1. 'C,' safely to be identified with John Wilson Croker, says Colonel W. F. Prideaux, who, in Notes and Queries, VI, xii, 223, has brought together most of the matter pertaining to this ballad. If Colonel Prideaux's supposition is well founded, 'The Grey Cock' was known in Ireland in the last century.

 Brief Description by George Lyman Kittredge

This piece is a variety of the aube (concerning which species see Jeanroy, Les Origines de la Podsie lyrique en France, chapter 3, but is none the less quite modern. There are French and Italian ballads of the same general description. The treacherous or troublesome bird is in French the lark, in one case the cock; in Italian the swallow.

Child's Ballad text

'The Grey Cock'- Version A; Child 248 The Grey Cock, or, Saw You My Father
a. 'The Grey Cock,' Herd's Ancient and Modern Scots Songs, 1769, p. 324; Herd's Manuscripts, 1,4; Herd's Ancient and Modern Scottish Songs, 1776, II, 208.

1    'O saw ye my father? or saw ye my mother?
Or saw ye my true-love John?'
'I saw not your father, I saw not your mother,
But I saw your true-love John.

2    'It's now ten at night, and the stars gie nae light,
And the bells they ring ding, dang;
He's met wi some delay that causeth him to stay,
But he will be here ere lang.'

3    The surly auld earl did naething but snarl,
And Johny's face it grew red;
Yet, tho he often sighd, he neer a word replied
Till all were asleep in bed.

4    Up Johny rose, and to the door he goes,
And gently tirl d the pin;
The lassie taking tent unto the door she went,
And she opend and let him in.

5    'And are ye come at last? and do I hold ye fast?
And is my Johny true?'
'I hae nae time to tell, but sae lang's I like mysell
Sae lang will I love you.'

6    'Flee, flee up, my bonny grey cock,
And craw when it is day;
Your neck shall be like the bonny beaten gold,
And your wings of the silver grey.'

7    The cock prov'd false, and untrue he was,
For he crew an hour oer soon;
The lassie thought it was day when she sent her love away,
And it was but a blink of the moon.

End-Notes

a.  41. Manuscript Then up.
54. Ed. 1776, sail I.

b.  11. Saw you my father?

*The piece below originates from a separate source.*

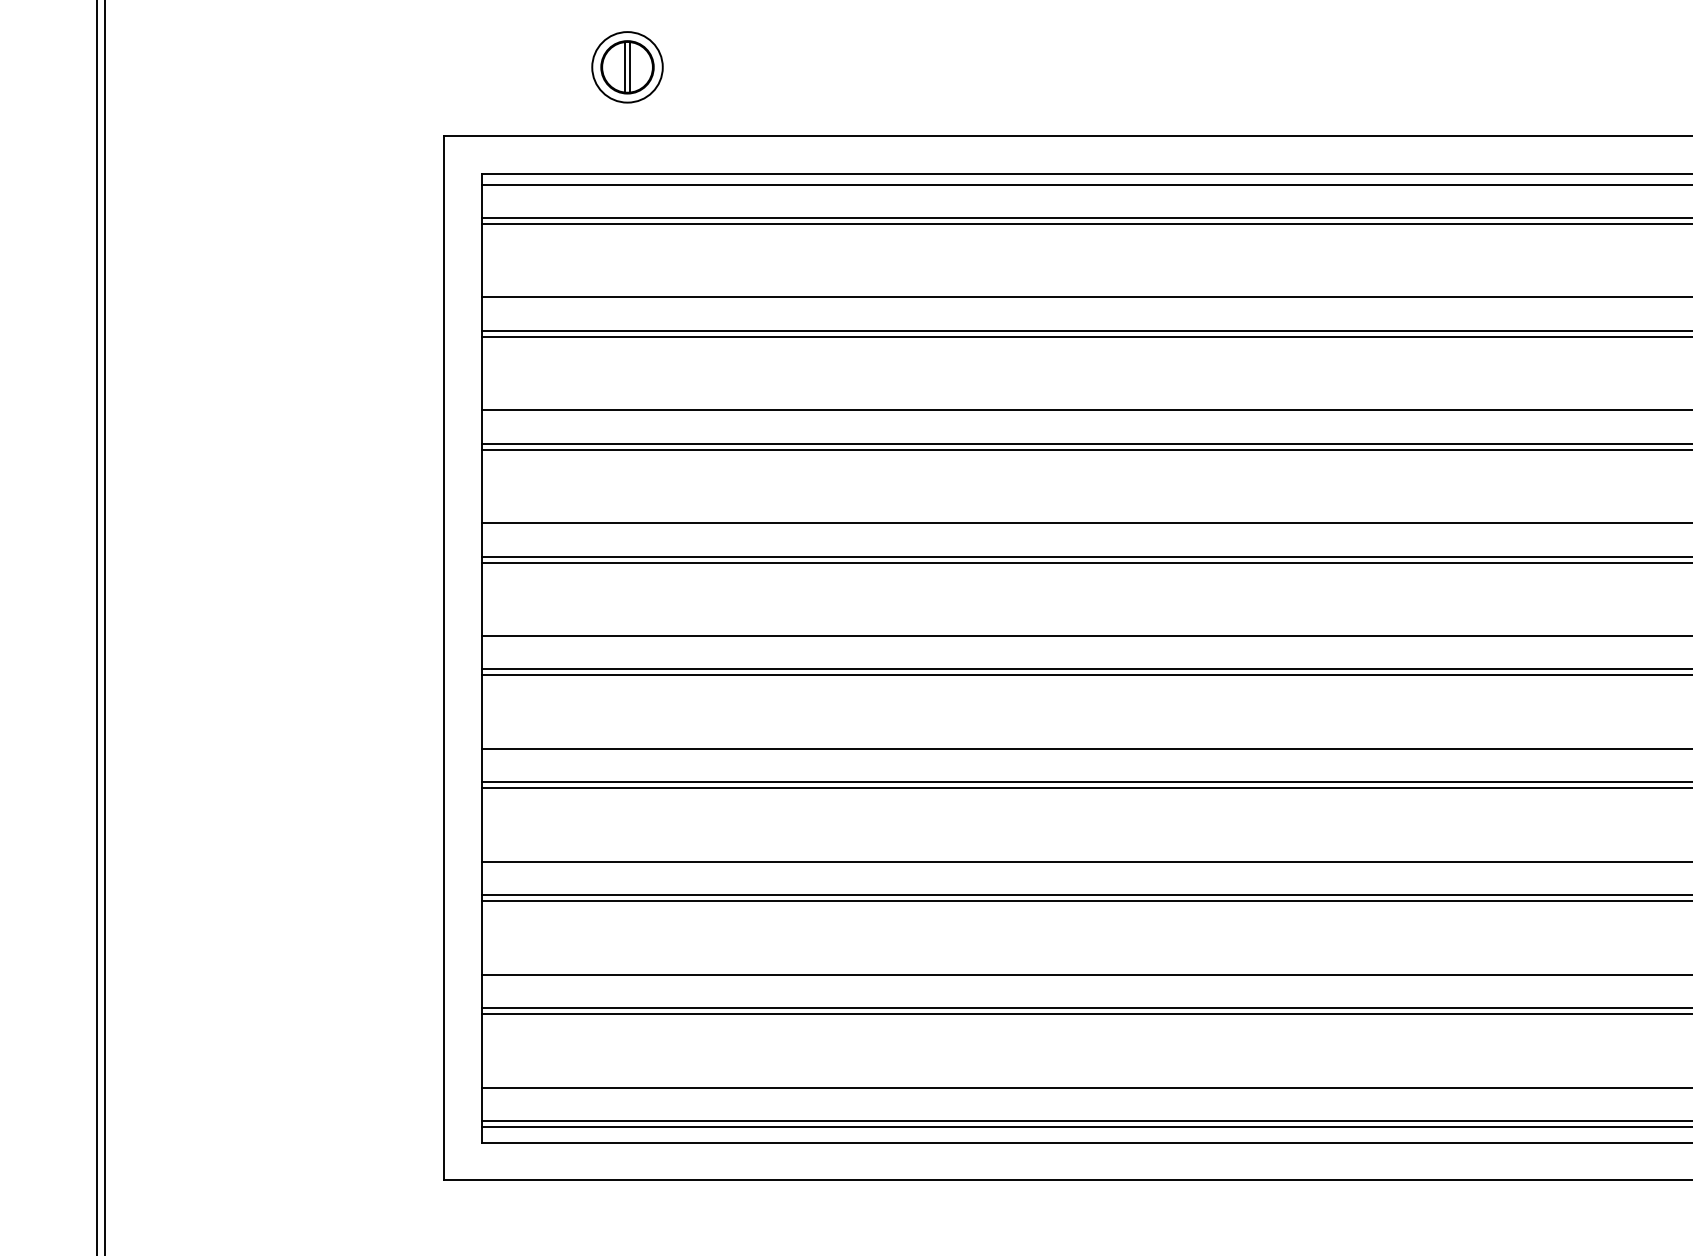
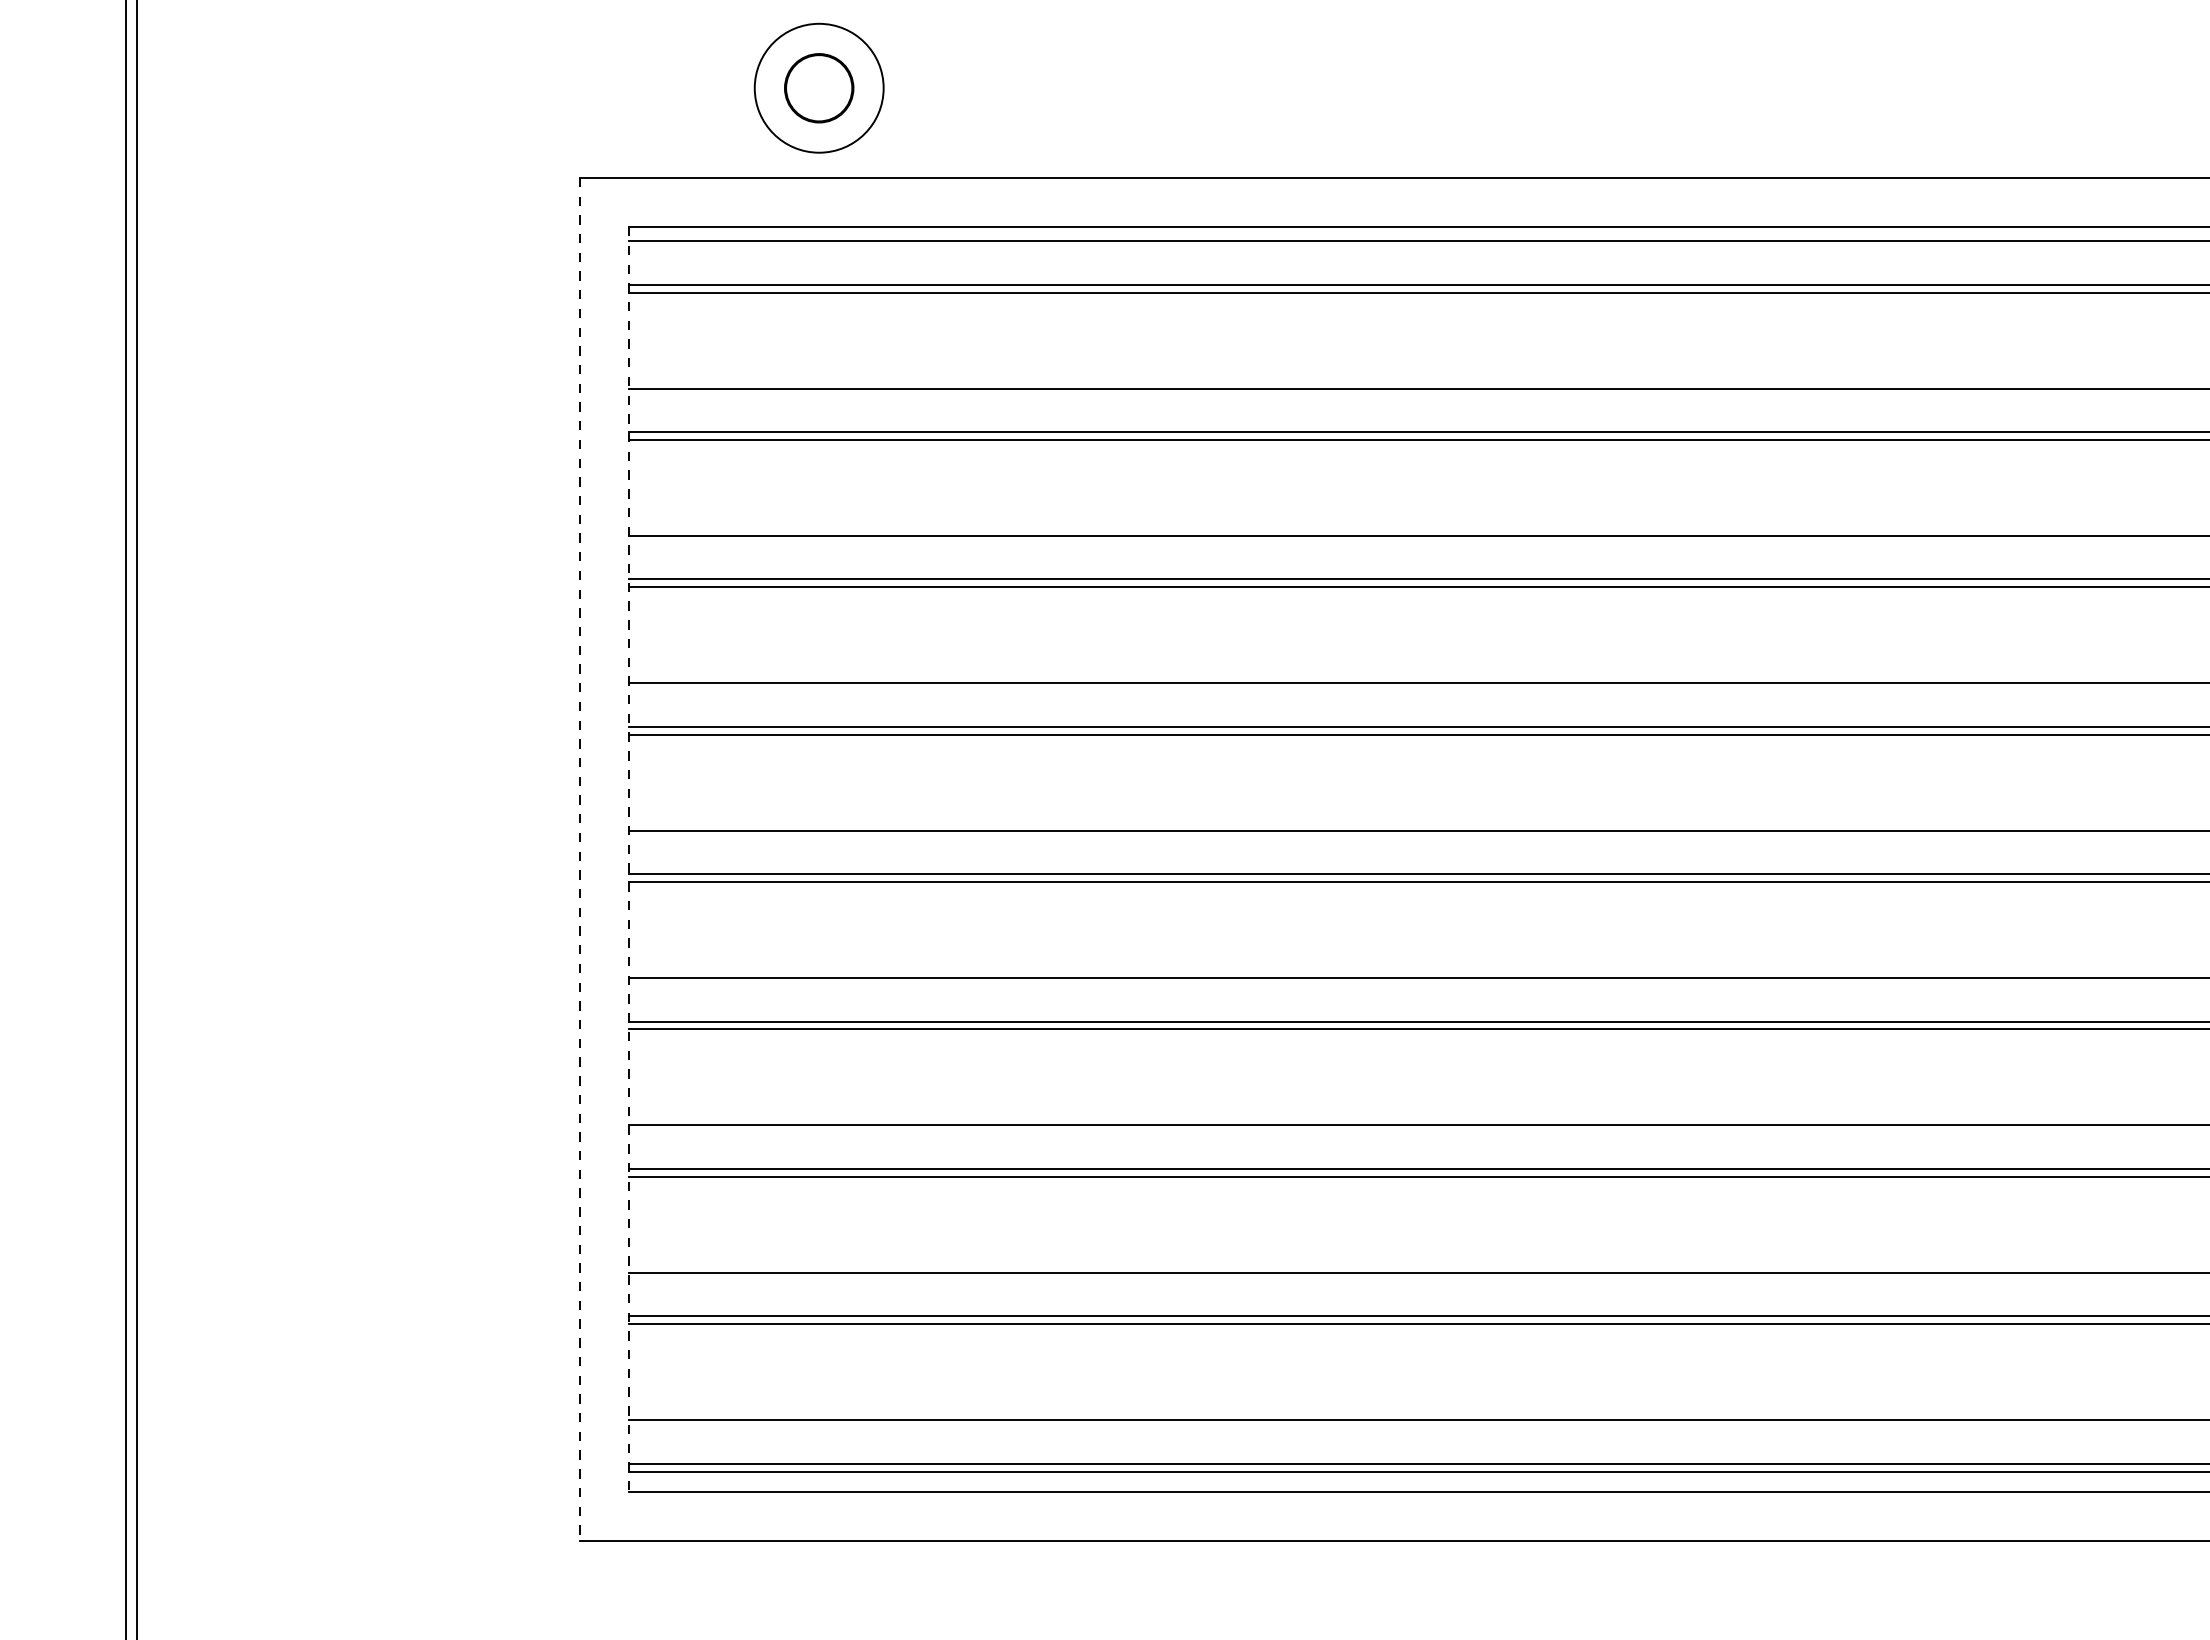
line: (624, 67) -> (815, 88), removed
circle: (627, 67) -> (819, 88), size x1.4
line: (630, 67) -> (822, 88), removed
line: (443, 658) -> (579, 859), solid -> dashed
line: (482, 658) -> (629, 859), solid -> dashed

Saw you my mother.
12. Saw you.
13,4. He told his only dear that he soon would be here, 
        But he to another is gone.
21,2 = 13,4
23. has met with ... which has caused.
24. here anon.
3. Wanting.
41. Then John he up arose.
42. And he twirld, he twirld at.
43. lassie took the hint and to the.
44. she let her true love in.
5. Wanting.
61. Fly up, fly up.
63. Your breast shall be of the beaming gold.
71. cock he.
72. crowd an hour too soon.
73. day, so she.
74. it prov'd but the.

Notes and Queries, I, xii, 227: 62. But crow not until it be day.
63. And your breast shall be made of the burnishd gold.

Additions and Corrections

P. 390. Add to the French ballads 'Le voltigeur fidèle,' Beauquier, Chansons p. recueillies en Franche-Comté, p. 338.